▶ **DATASET CONTENT**
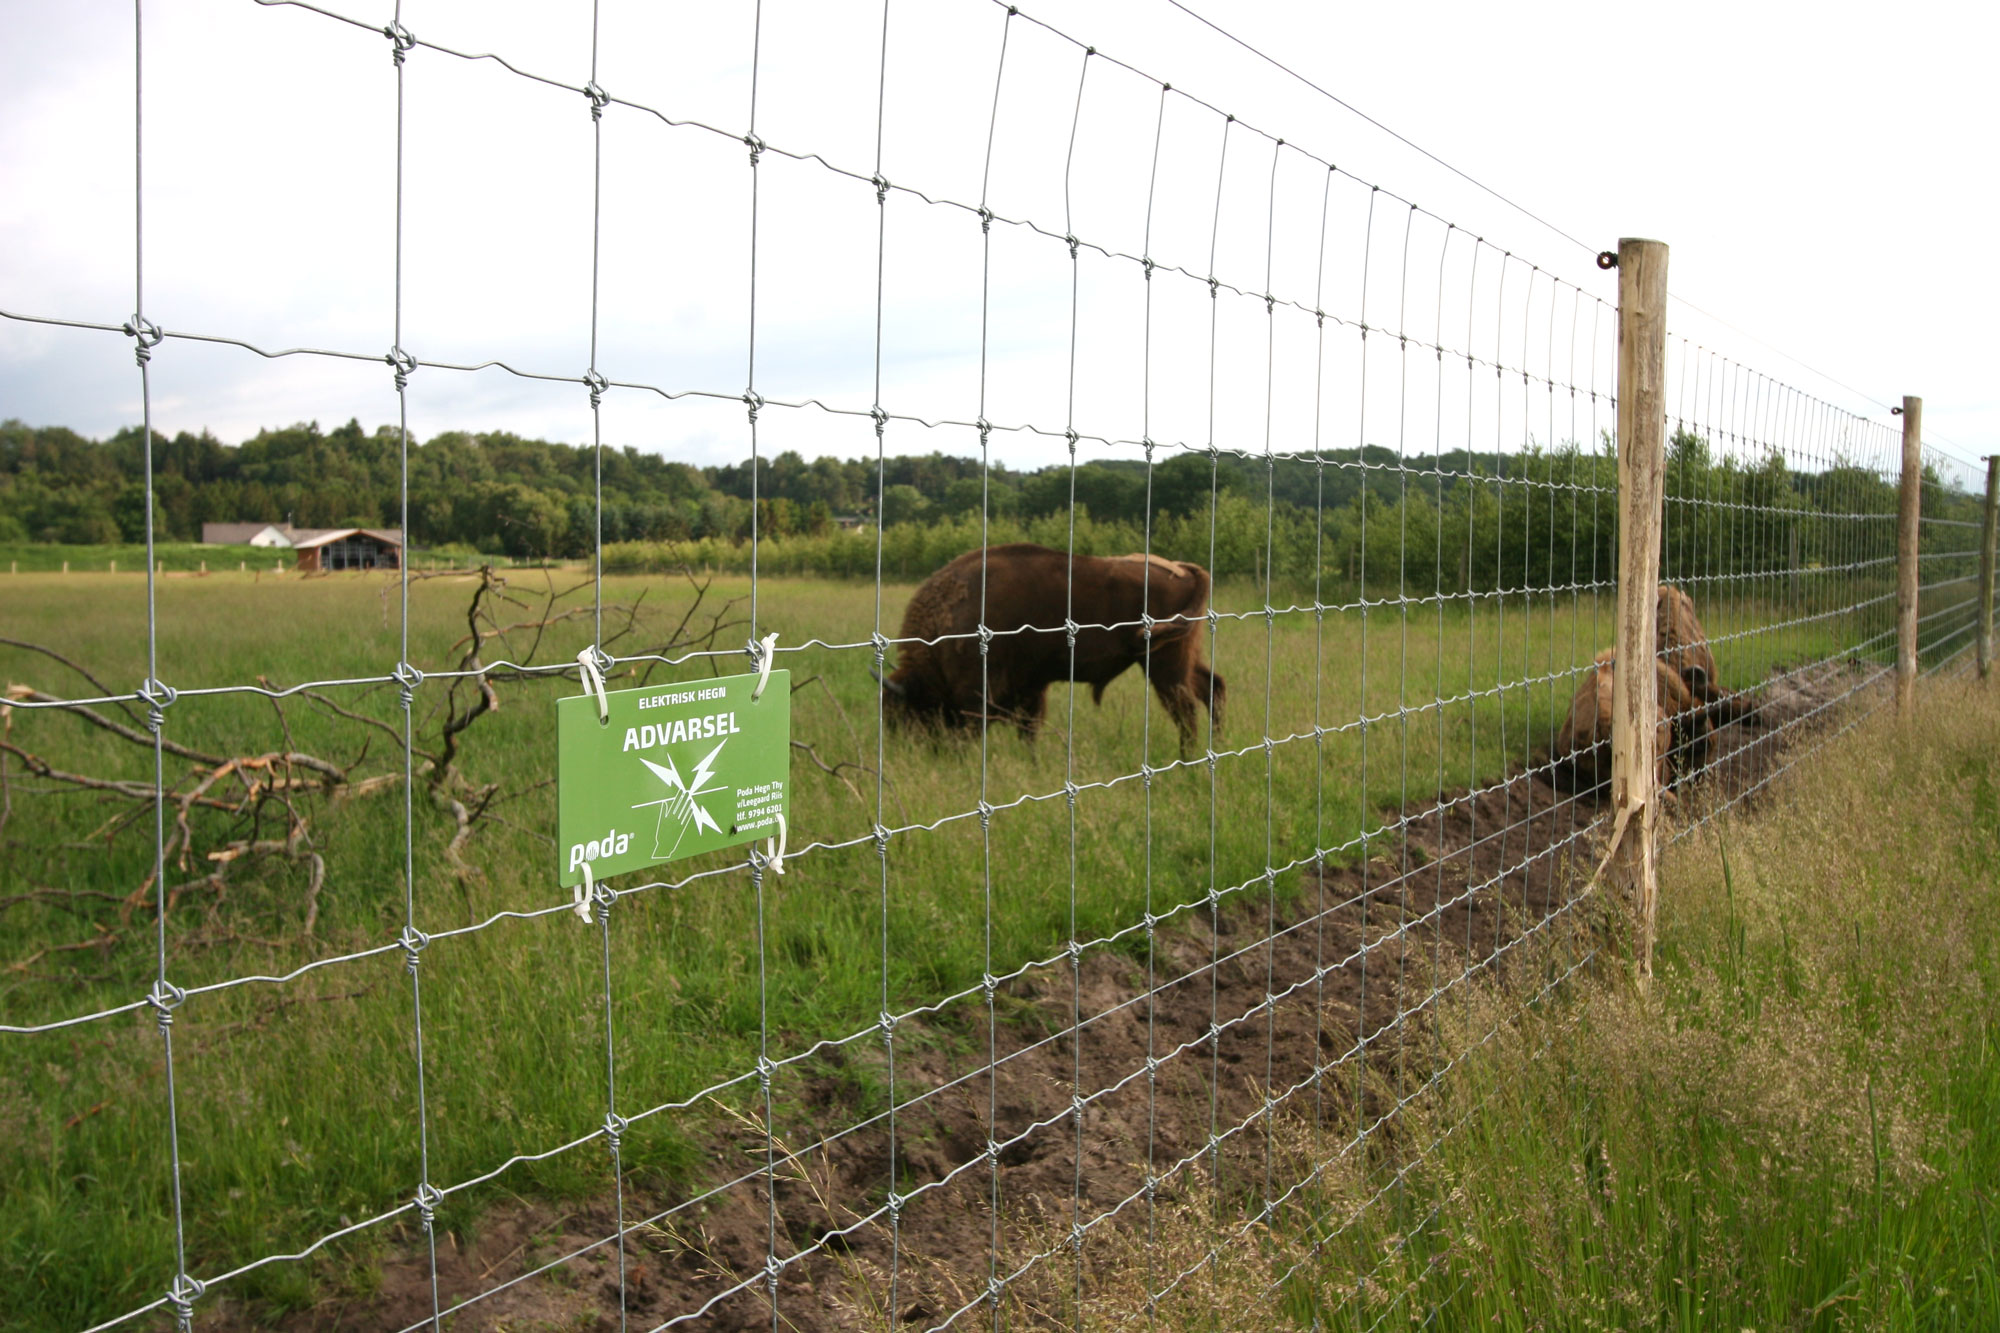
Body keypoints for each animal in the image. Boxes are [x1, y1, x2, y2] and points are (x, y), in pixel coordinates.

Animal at [872, 540, 1216, 748]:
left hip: (1164, 664)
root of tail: (1184, 570)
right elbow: (1028, 732)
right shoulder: (1030, 687)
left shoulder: (980, 694)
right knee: (1212, 687)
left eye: (906, 713)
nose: (911, 749)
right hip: (1184, 656)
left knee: (1185, 709)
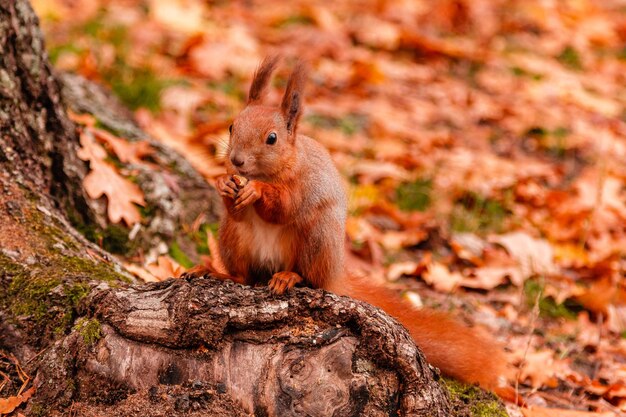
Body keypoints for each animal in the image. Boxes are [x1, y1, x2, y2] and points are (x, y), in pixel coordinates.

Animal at [195, 56, 508, 390]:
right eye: (232, 126)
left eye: (272, 138)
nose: (237, 161)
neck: (278, 167)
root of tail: (336, 272)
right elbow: (238, 210)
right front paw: (224, 184)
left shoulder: (304, 185)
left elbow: (284, 208)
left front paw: (256, 191)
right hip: (233, 238)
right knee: (245, 276)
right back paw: (220, 273)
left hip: (317, 238)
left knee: (311, 278)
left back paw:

▶ **WORK TO COMPLETE**
What is needed is an exact restatement of every line from the one containing "nose: (911, 749)" through the last line of the records, pictures left out.

▶ **RESULT OF THE TASK**
nose: (911, 749)
right hip: (1184, 656)
left knee: (1185, 709)
Body keypoints for each animal in the image. Boxes are [x1, y1, x2, y2] and points are (x, y), in pixel coordinates.

Animal at [195, 56, 508, 390]:
right eye: (232, 126)
left eye: (272, 138)
nose: (237, 161)
neck: (278, 167)
root of tail: (336, 272)
right elbow: (238, 210)
right front paw: (224, 184)
left shoulder: (304, 185)
left elbow: (284, 208)
left front paw: (256, 191)
right hip: (233, 238)
right knee: (245, 276)
right back paw: (220, 273)
left hip: (317, 238)
left knee: (311, 278)
left back paw:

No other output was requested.